To accomplish any data transfer we must first be able to encode the signals into numbers. As most programmers are familiar with, a byte is made up of eight bits (binary digits). A bit has two states represented by an on–off signal (usually described as 0 or 1). These eight bits create binary numbers, which can in turn be converted to decimal numbers. A sequence of bits are ordered, with the first bit having a value of 1, the next as 2, then 4, then 8, and so on (Table 11–1). Thus the sequence 00000001 has a value of 1, the sequence 10000001 has a value of 129, and the sequence 11010110 has a value of 214 (2 + 4 + 16 + 64 + 128). Using these eight values, any number between 0 and 255 can be represented. The key to the whole encoding scheme is to be able to transmit light signals (or others) by representing 0 or 1.
Table 11-1 Bit Values
|
Bit |
8 |
7 |
6 |
5 |
4 |
3 |
2 |
1 |
|
Value |
128 |
64 |
32 |
16 |
8 |
4 |
2 |
1 |
Now that we know how to encode bits we just need to figure out how to send a bit. As we know, a bit is just a signal, either on or off. Transmission of bits is generally done by synchronizing the clocks on the sender and receiver. They agree on a transmission speed, and one single bit is sent for each time interval. Given the preceding mechanical example using a touch sensor, if a transmission speed of one bit per second is agreed on, then for each second during transmission the touch sensor is either pressed or released. If you recall modem speeds, a typical phone modem can handle 33,600 bits per second. In our touch sensor example the baud rate is 1 bit per second—not very fast.
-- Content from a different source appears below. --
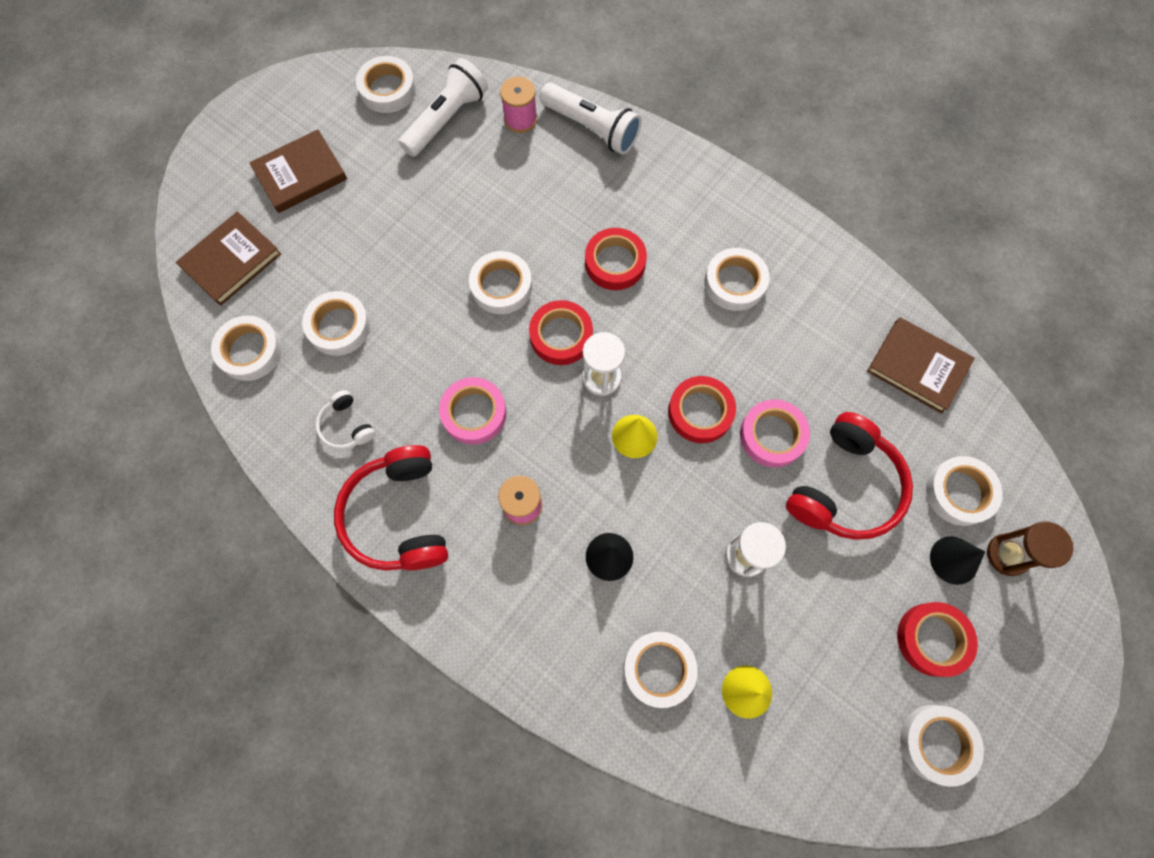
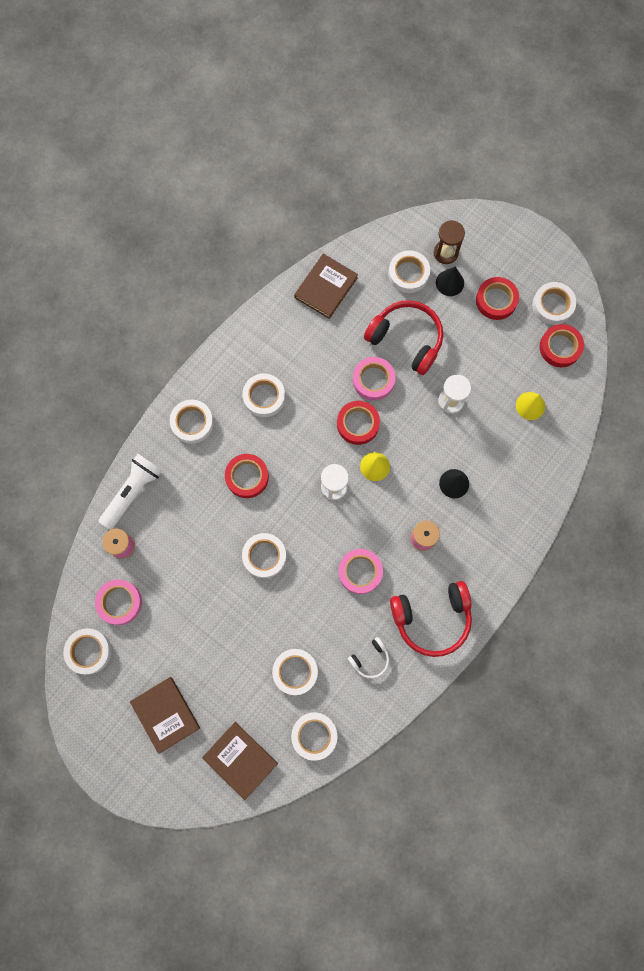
camera: 90 degrees left, 5 degrees up
white flashlight [399,58,488,157] -> pink tape [95,579,142,625]
red tape [529,300,593,365] -> red tape moved to [540,324,584,367]
white tape [623,632,698,708] -> white tape moved to [170,400,214,444]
The IR port does a fine job of transmitting data, and visible light data transmission takes up additional ports on the RCX, so obviously if someone attempts this on the RCX they are doing it for a learning experience. For this reason I'm not going to include code examples of this in action because it would take away from the experience of learning data transmission. But it is interesting to note how this could fit into the Java API. Assuming a programmer has figured out how to transmit and receive a single byte, it's possible to take this up a notch and incorporate it into streams.
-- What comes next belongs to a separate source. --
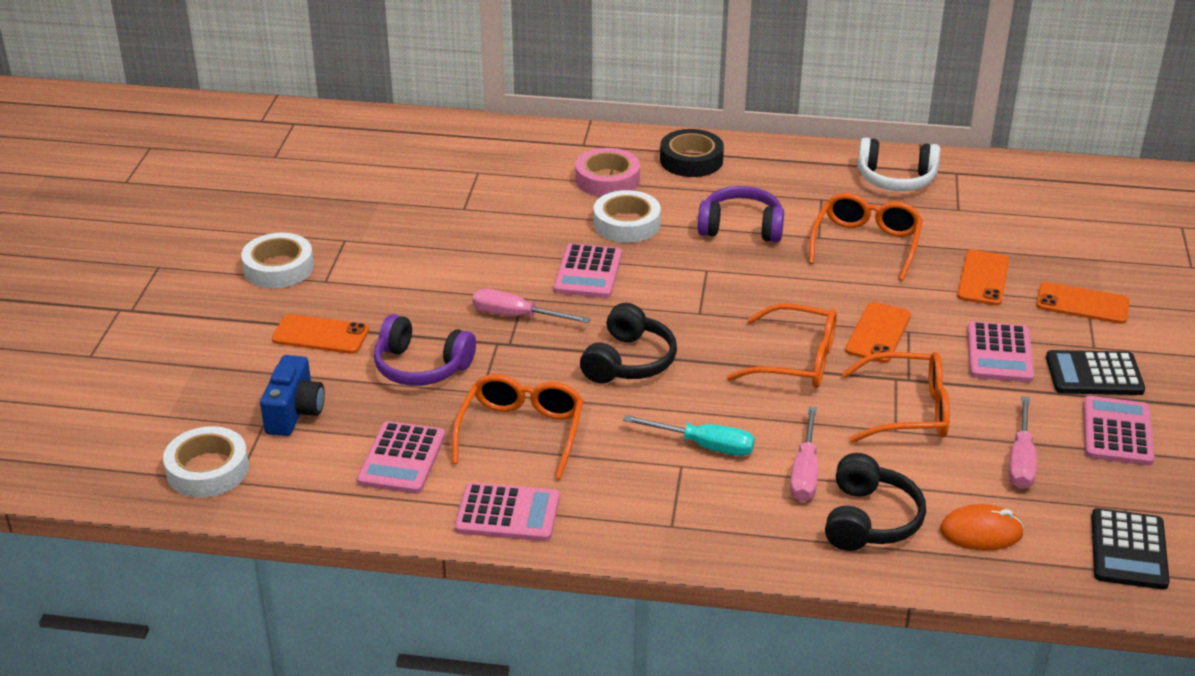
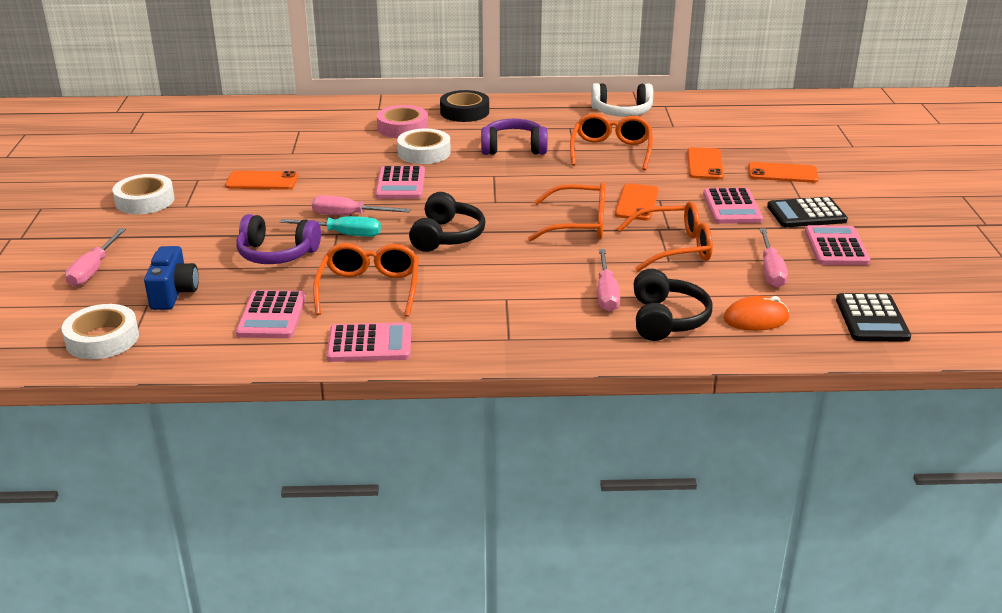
camera: 10 degrees left, 5 degrees down
orange phone [272,314,369,354] -> orange phone moved to [225,171,298,190]
turquoise screwdriver [623,415,755,456] -> turquoise screwdriver moved to [280,216,381,237]
none -> pink screwdriver [65,228,126,287]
First an InputStream and OutputStream need to be created. This is simple: Just extend the abstract InputStream and OutputStream classes in the java.io package. InputStream has a simple abstract method called read() that reads the next byte of data from the stream. Conversely, OutputStream has an abstract method called write() that writes a byte to the stream. Using the visible light example previously described, the classes might be called Light-InputStream and LightOutputStream. Once these are created, it's as easy as using these classes in the constructor for DataInputStream and DataOutput-Stream to transmit integers, floating-point numbers, and other data types.
NOTE
Both read() and write() use int data types to transmit a byte because a byte is a signed value, meaning it can only store numbers with a range of –128 to +127. However, the methods read() and write() need unsigned byte values of 0 to 255, hence an int value is used instead.